FIG. 1 illustrates a conventional floor beam 1 for an aircraft fuselage. The beam 1 comprises an I-section with a stiffened shear web 2 extending between upper and lower flanges 4, 6. The shear web 2 is provided with a regularly spaced series of identical oval weight-saving and system cut-outs 8. A number of stiffeners 9 are provided along the length of the web between the cut-outs to increase the amount of load which can be supported by the beam 1.
As most clearly seen in FIG. 2 (“Airframe Structural Design”, by Michael C. Y. Niu, 2nd Edition, Hong Kong Conmilit Press Ltd.), a number of these floor beams 1 typically extend across the width of the fuselage to support a fuselage floor. The ends 7 of each beam 1 are bolted to a respective fuselage frame 10. Each beam 1 is also supported vertically by a pair of floor beam support struts 11 which are joined to a corresponding pair of clevis fittings 12 which extend down from the lower flange 6. Additionally, a number of seat rails 13, which extend parallel to the longitudinal axis of the fuselage, are attached to the upper flanges 4 of the floor beams 1.
The seat rails, along with cabin items, such as passengers, monuments, partitions etc carried by the fuselage floor, exert a loading (down, up, longitudinal and lateral) on the upper flanges 4 of the floor beams 1. The floor beam support struts 11 exert a relatively concentrated upward vertical reaction load on the lower flanges 6 via the clevis fittings 12. The regions of the shear web 2 adjacent the fittings 12 are particularly critical areas of the beams 1 as they need to support the concentrated shear loads exerted by the floor beam support struts 11.
To avoid extreme local bending of the lower flange 6, the shear web 2 is locally reinforced with extra stiffeners around the fittings 12 (or alternatively by locally thickening the shear web 2).

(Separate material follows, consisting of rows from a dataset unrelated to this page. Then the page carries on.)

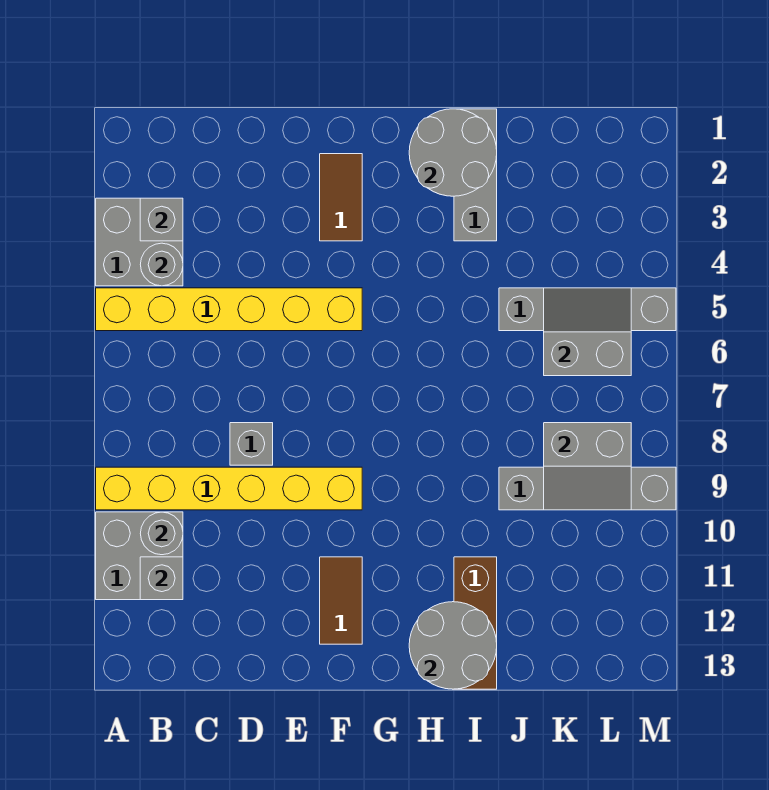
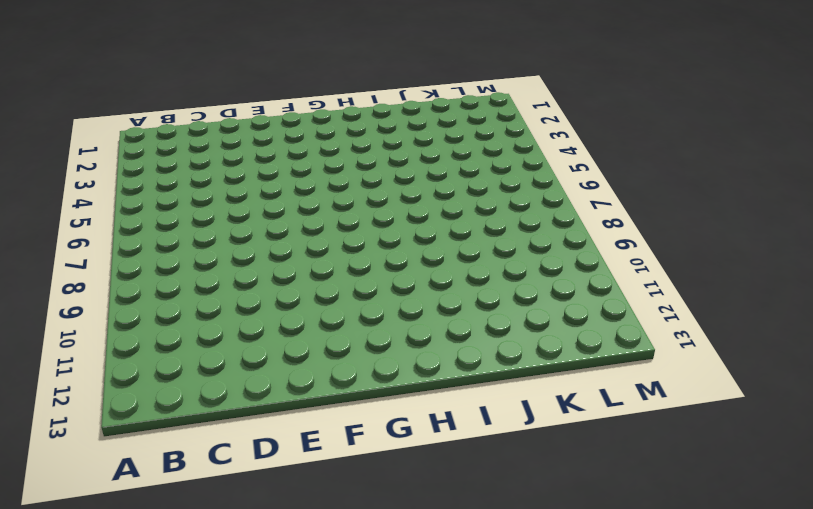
none -> grey brick A3:B4 level 1
none -> yellow brick A5:F5 level 1
none -> yellow brick A9:F9 level 1

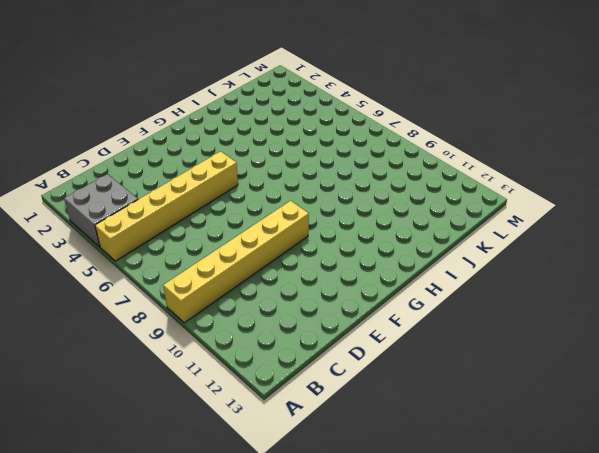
none -> grey brick A10:B11 level 1
none -> grey brick D8 level 1
none -> brown tile F2:F3 level 1

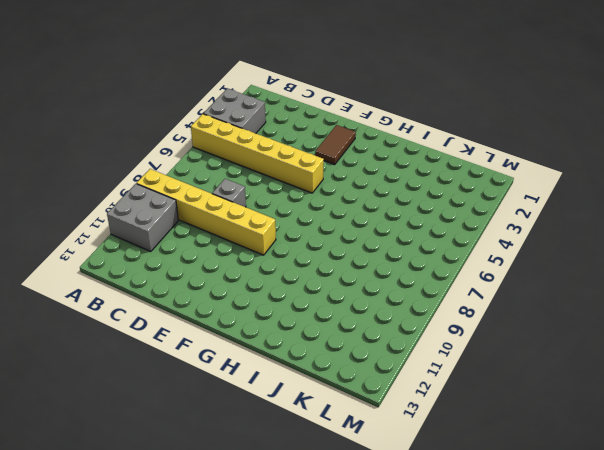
none -> brown tile F11:F12 level 1
none -> grey brick I1:I3 level 1
none -> brown brick I11:I13 level 1

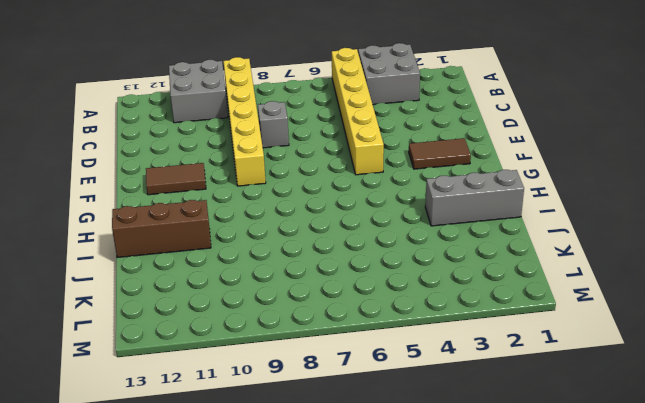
none -> grey brick J5:M5 level 1
none -> grey brick J9:M9 level 1
none -> grey brick B3 level 2

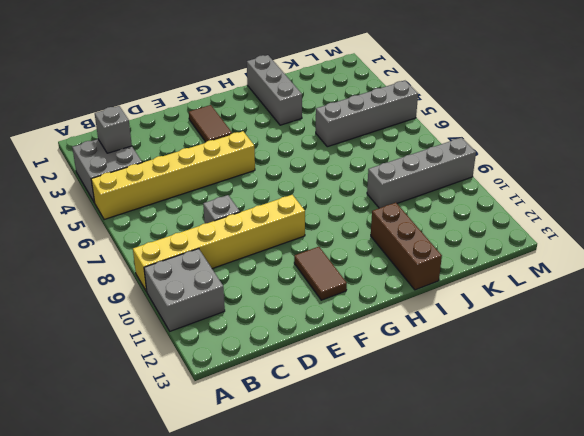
none -> grey round brick B4 level 2
none -> grey round brick B10 level 2
none -> grey brick B11 level 2

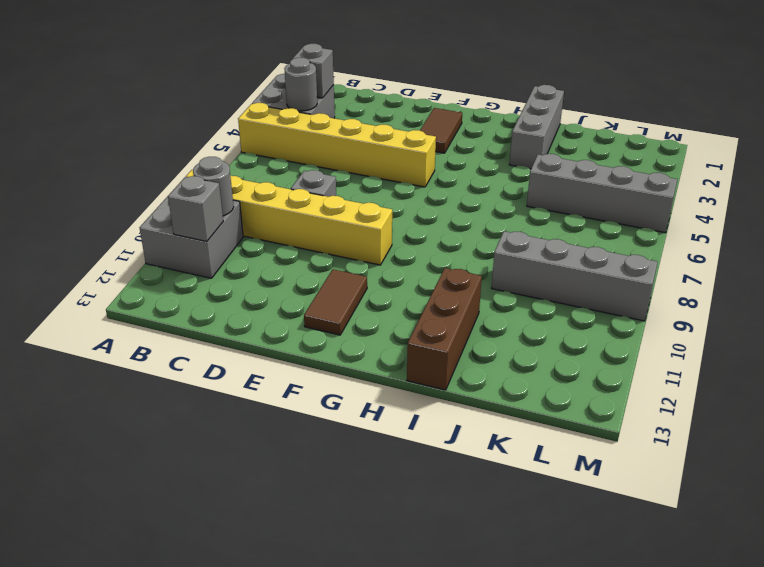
none -> grey round brick H1:I2 level 2
none -> grey round brick H12:I13 level 2
none -> grey slope K5:L6 level 2 top 6

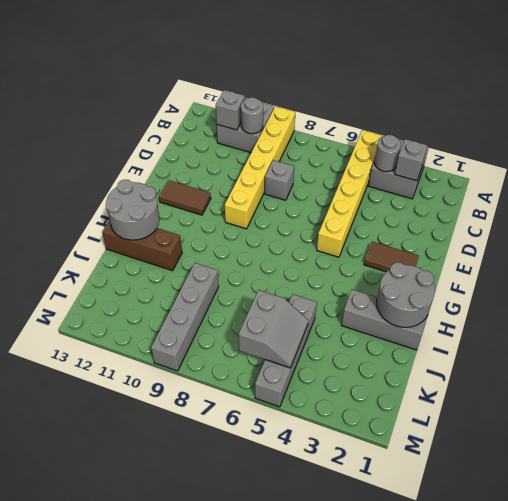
none -> grey slope K8:L9 level 2 top 8

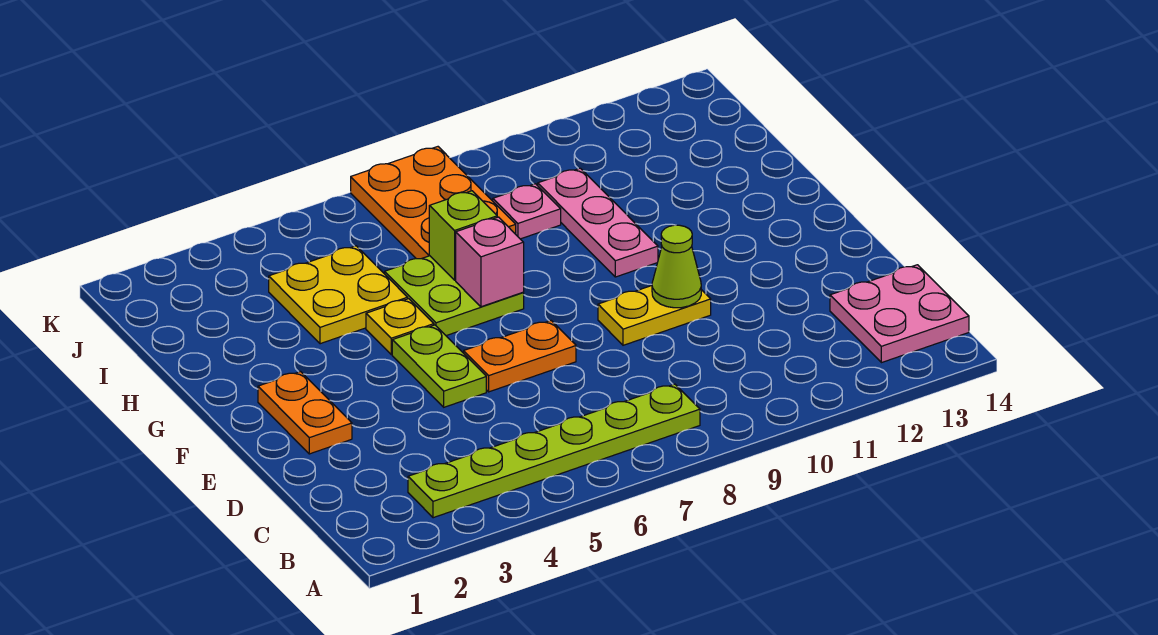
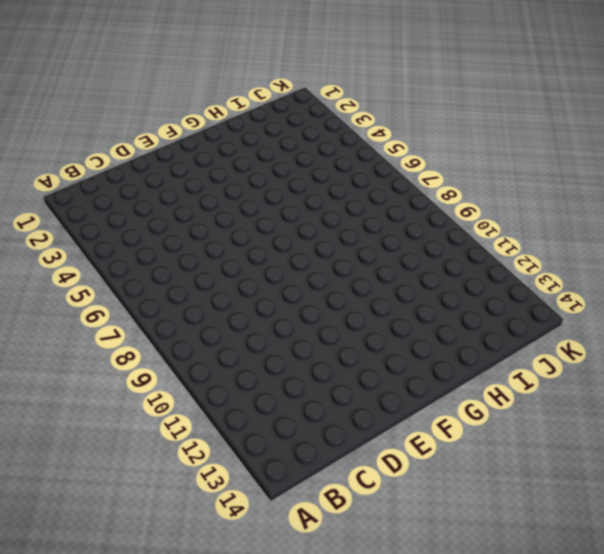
none -> lime plate B3:B8 level 1
none -> pink plate B13:C14 level 1
none -> orange plate E2:F2 level 1

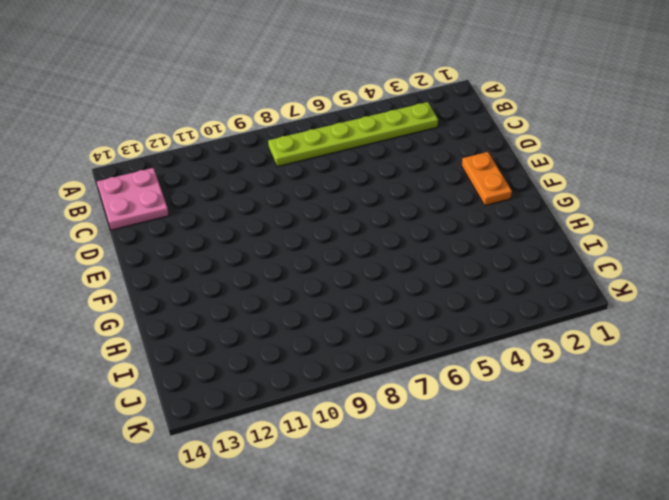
none -> lime plate E5:F5 level 1
none -> orange plate E6:E7 level 1
none -> yellow plate E9:E10 level 1

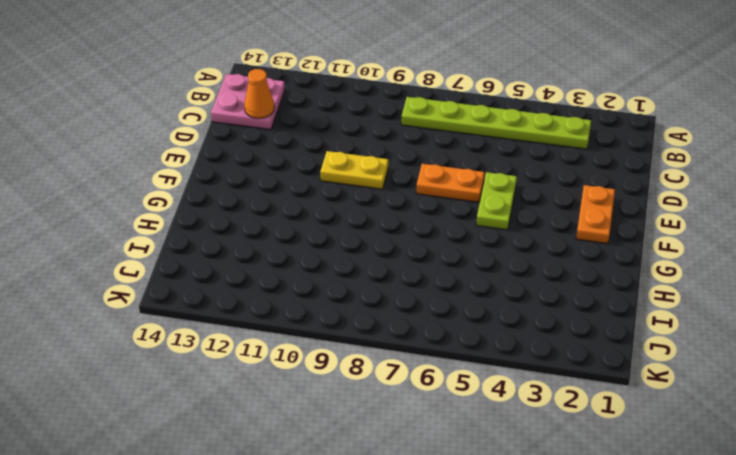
orange cone C13 level 2 -> none
none -> yellow plate G5 level 1
none -> lime plate G6:H7 level 1
none -> pink plate G10:I10 level 1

This local reinforcement also ensures a gradual shearing of the concentrated vertical load into the beam. However, the extra reinforcement adds significant weight to the design.
As the aircraft fuselage can contain upwards of 60 of these floor beams, any reduction in the weight of an individual beam 1 can lead to significant overall weight savings.
Optimisation of the conventional floor beam design is typically performed by varying the width/thickness of the upper/lower flanges, by varying the width/thickness of the vertical stiffeners and by varying the thickness of the shear web. The number of vertical stiffeners and the distance between them, as well as the size and shape of the cut-outs 8 can also be varied.